Tuesday, August 27, 2013

A Prairie Protest Revisited

I am not sure how to get into today's post.  The Prairie Grlz never intended for this blog to be a forum for our political views, although both of us are very passionate about what is going on in Wisconsin right now.  I'll try to sidestep the politics a bit, and focus on the emotions.

Yesterday I came as close as I'd ever imagined to being arrested. In fact, I may have been arrested.  I was told that I had been identified as an unlawful protester. I was asked if I would leave. I said I would not.  My sign was torn from my hands, and then the police officer reached for my hands to cuff me.

That is when a scuffle broke out on the other side of the capitol rotunda, and the officer ran to assist.  I picked up my sign and continued singing.  The police left, taking several protesters with them.  I assumed that they would come back for me, but they didn't.  
After the last protest song echoed through that great expanse, I packed up my sign, and song book, and headed for the door.  I wasn't quite sure if I was evading my own arrest, but no one yelled after me.  I did check over my should a few times.

So I escaped a misdemeanor charge and a $200 fine.  Part of me is relieved.  It is the end of the summer, and I haven't seen a real paycheck since June.  I can't afford the fine.  This was my fifth trip to the capitol, and each time I saw people around me taken away--a 14 year-old, a clergy-person  a firefighter, an 80 year-old. The capitol police force is not substantial enough to arrest all, so they single out up to 20 people a day.  I figured my time would come, and I guess this was the day--sort of.  Disappointed?  A bit. Perhaps more than a bit.  I wouldn't have been there if I wasn't sure of my convictions.

And what was I thinking about as I stood among those lawless Americans?  Well, I thought a lot about my mom.  She was an ardent supporter of Dr. Martin Luther King, Jr. I was about ten when she told me about peaceful civil disobedience, and tried to explain how important it is.  How sometimes you have to break a bad law in order to get a better law passed.  How you can't always accept what those in power tell you, even when you are scared. 
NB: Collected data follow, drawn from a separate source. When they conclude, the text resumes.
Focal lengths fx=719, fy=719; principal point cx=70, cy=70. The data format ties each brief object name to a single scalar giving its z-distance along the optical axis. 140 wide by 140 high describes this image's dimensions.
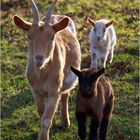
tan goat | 10.71
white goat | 19.70
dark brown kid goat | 10.74
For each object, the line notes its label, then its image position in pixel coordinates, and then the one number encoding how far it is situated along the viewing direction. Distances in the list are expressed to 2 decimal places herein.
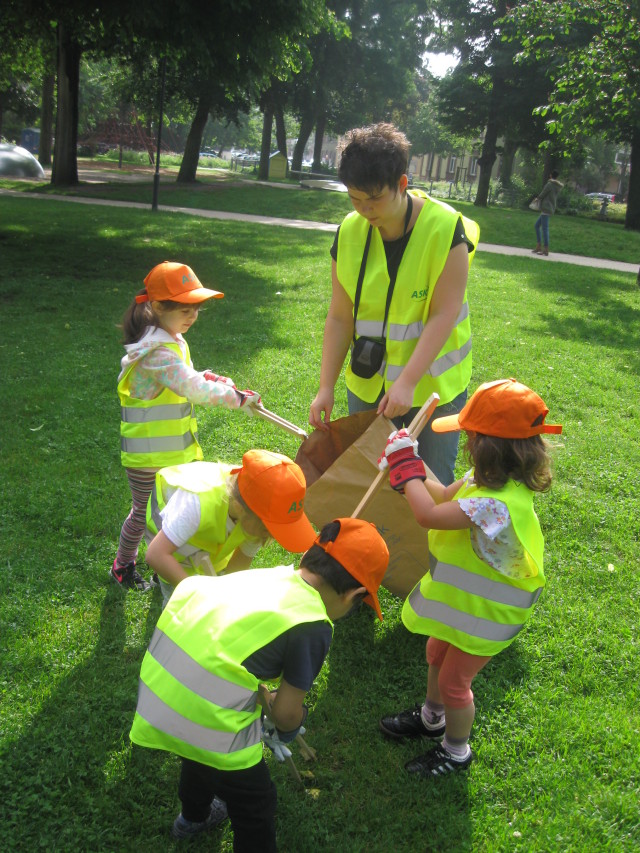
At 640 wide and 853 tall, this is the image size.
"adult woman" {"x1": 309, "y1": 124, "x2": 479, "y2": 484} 2.66
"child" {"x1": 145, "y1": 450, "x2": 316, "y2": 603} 2.29
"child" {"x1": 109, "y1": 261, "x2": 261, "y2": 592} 3.15
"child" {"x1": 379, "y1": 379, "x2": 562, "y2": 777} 2.27
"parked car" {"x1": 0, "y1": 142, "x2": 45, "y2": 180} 25.14
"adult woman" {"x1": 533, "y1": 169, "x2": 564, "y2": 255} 15.25
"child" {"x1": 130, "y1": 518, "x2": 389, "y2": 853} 1.91
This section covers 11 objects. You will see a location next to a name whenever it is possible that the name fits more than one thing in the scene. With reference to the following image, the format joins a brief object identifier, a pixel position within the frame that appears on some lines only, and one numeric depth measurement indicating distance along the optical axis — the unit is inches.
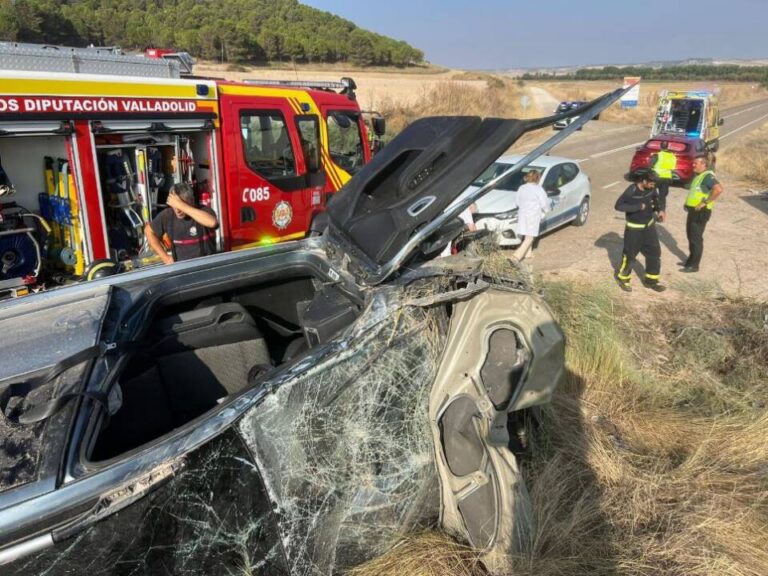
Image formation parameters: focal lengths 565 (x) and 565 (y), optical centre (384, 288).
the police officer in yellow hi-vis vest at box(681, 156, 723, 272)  325.7
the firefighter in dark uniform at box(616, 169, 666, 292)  300.2
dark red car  641.0
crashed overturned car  60.4
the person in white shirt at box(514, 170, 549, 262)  327.3
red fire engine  213.2
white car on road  366.0
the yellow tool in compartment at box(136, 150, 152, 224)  245.2
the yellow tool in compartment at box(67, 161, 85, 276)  223.6
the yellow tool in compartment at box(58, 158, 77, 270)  225.9
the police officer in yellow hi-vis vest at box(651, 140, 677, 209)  454.1
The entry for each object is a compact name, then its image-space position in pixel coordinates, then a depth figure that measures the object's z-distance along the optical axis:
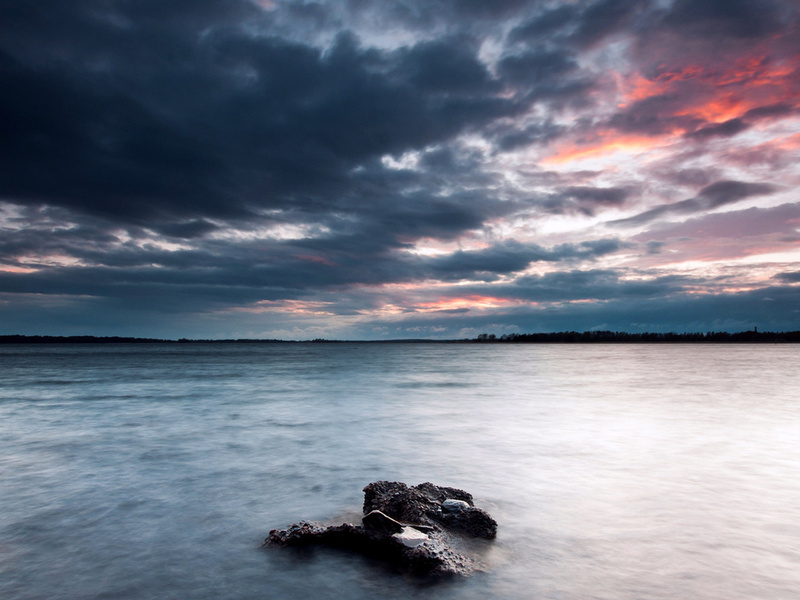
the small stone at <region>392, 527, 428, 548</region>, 3.68
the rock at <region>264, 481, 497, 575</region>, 3.60
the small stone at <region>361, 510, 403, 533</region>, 3.96
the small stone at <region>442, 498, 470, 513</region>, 4.36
I thought about my daughters and grandchildren.  My youngest came with me to the capitol one day.  After the hour-long protest, she joined me from the observers' balcony.  She hugged me and told me how proud she was of me.  What an incredibly sweet moment.

My youngest, Maia, is on the far left with Prairie Eydie.
This was my last day at the noon protest.  Summer break is over, and I have to be in school this morning at 8 AM.  I feel sad.  I will miss the camaraderie, the quirkiness, the essence of Madison.  As I brown-bag-it at my desk, I will be at the capitol in spirit.
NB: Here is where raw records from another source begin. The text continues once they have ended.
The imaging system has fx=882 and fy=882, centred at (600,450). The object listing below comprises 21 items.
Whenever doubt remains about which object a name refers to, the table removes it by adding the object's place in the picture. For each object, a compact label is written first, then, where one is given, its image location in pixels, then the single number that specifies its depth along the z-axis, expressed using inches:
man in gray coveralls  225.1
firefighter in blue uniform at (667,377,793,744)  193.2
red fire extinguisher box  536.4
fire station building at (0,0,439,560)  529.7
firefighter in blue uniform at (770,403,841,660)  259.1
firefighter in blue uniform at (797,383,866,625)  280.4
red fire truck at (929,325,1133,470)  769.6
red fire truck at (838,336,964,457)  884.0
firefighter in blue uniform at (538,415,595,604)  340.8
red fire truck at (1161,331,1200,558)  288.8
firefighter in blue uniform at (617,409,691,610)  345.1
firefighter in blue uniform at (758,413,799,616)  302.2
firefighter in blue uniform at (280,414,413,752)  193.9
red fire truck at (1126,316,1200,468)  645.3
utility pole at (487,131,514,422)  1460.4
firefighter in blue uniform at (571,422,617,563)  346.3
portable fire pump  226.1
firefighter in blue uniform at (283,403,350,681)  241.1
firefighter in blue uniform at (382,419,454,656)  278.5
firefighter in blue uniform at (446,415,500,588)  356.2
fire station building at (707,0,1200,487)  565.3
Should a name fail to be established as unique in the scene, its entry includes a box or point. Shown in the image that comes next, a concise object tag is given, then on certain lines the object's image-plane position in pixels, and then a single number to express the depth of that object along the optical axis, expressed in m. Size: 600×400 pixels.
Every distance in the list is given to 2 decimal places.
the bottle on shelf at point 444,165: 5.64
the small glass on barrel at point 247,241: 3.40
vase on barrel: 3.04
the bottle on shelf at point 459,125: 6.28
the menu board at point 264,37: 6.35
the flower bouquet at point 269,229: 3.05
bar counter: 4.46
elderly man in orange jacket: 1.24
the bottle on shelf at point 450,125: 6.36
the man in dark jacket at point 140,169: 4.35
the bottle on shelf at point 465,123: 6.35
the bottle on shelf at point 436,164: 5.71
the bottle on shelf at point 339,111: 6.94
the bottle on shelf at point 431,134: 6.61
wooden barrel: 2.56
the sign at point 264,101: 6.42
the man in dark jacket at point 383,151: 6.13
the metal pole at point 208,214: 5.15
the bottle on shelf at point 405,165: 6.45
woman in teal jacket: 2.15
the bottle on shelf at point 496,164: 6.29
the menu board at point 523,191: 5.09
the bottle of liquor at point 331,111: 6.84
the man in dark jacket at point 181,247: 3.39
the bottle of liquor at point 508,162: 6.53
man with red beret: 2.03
And this is a picture of the Wisconsin State Capitol that I took last Saturday.  My farmers' market stand enjoys this view every week.  I love this building and what it stands for.  Inside the rotunda dome is a gorgeous mosaic of Lady Justice.  I've been thinking about her a lot lately. 

In a pensive mood,
Prairie Sherry


  1. I found the videos of Monday's arrests particularly disturbing after seeing the film "The Butler" on Sunday...
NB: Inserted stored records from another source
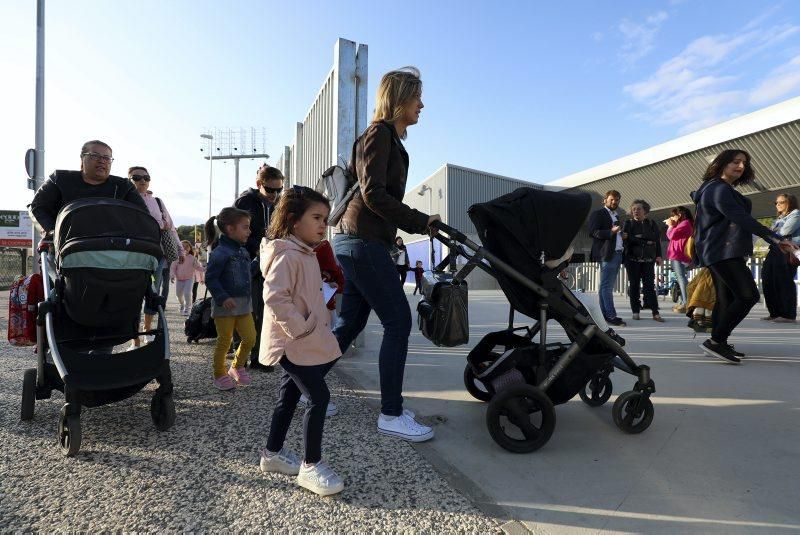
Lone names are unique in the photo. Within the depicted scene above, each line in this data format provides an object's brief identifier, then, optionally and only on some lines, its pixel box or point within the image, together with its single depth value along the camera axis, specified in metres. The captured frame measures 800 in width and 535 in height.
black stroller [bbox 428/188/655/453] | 2.55
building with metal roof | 17.34
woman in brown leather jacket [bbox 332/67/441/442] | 2.60
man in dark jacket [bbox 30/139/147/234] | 3.19
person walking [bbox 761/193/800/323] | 6.43
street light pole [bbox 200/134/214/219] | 42.16
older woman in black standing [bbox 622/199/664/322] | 7.06
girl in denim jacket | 3.56
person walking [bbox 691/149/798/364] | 4.01
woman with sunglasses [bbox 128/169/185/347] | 5.06
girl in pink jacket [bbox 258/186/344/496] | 2.02
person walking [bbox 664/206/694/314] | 7.73
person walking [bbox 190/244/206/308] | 9.31
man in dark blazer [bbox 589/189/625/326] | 6.78
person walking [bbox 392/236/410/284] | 14.08
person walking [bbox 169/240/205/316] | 8.62
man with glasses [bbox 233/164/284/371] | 4.20
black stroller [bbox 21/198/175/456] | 2.61
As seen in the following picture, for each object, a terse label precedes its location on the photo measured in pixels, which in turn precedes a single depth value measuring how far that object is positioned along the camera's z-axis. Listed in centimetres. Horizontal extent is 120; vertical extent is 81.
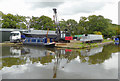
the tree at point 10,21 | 4019
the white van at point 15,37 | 2891
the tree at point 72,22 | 6807
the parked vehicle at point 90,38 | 2556
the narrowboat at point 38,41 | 2042
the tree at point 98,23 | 5372
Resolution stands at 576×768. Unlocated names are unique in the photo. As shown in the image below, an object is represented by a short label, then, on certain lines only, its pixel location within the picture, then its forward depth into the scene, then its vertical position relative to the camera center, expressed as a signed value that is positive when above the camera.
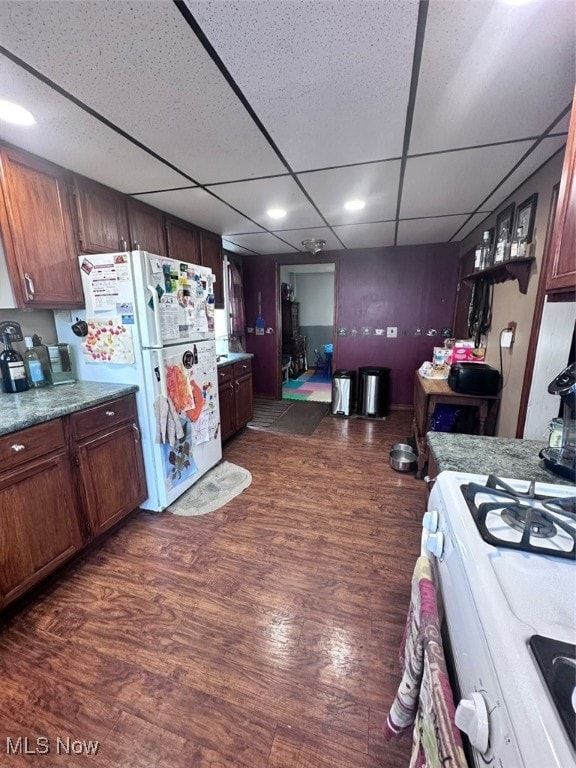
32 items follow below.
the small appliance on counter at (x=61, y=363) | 2.09 -0.28
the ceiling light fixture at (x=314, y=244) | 3.63 +0.85
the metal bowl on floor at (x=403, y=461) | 2.79 -1.25
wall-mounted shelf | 1.91 +0.29
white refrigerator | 1.99 -0.15
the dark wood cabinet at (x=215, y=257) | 3.28 +0.66
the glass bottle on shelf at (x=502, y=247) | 2.16 +0.48
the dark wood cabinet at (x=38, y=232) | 1.69 +0.50
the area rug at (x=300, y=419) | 3.80 -1.30
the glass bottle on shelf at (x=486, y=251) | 2.66 +0.54
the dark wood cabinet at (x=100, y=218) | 2.05 +0.70
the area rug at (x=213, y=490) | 2.32 -1.34
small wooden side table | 2.35 -0.66
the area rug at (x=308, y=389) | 5.18 -1.25
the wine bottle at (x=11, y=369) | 1.83 -0.27
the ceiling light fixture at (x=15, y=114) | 1.36 +0.90
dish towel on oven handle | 0.52 -0.70
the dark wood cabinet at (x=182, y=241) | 2.80 +0.72
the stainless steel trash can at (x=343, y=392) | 4.25 -0.98
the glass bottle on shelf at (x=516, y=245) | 1.99 +0.44
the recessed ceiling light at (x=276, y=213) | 2.65 +0.89
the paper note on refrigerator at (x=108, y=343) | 2.03 -0.14
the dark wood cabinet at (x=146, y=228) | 2.44 +0.73
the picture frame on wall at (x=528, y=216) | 1.92 +0.61
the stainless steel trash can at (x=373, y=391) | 4.14 -0.96
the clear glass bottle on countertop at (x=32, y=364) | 1.98 -0.27
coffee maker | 1.06 -0.41
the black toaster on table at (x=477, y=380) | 2.28 -0.46
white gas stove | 0.40 -0.50
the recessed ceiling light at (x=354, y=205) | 2.47 +0.89
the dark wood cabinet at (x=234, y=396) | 3.22 -0.83
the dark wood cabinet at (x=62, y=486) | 1.43 -0.87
    Blessings to all the singers for their courage. Blessings to you for sharing your thoughts, demonstrating your strength and for a gorgeous photo of our Capitol!

  2. I mourn for what that defiled temple to democracy has become. I think of all the times over the years that we have come to worship, practicing the sacraments; lobbying, testifying, protesting, observing. By the sacred name of Eugene Orowitz, we will cleanse that place and make it holy once again. Mark my words.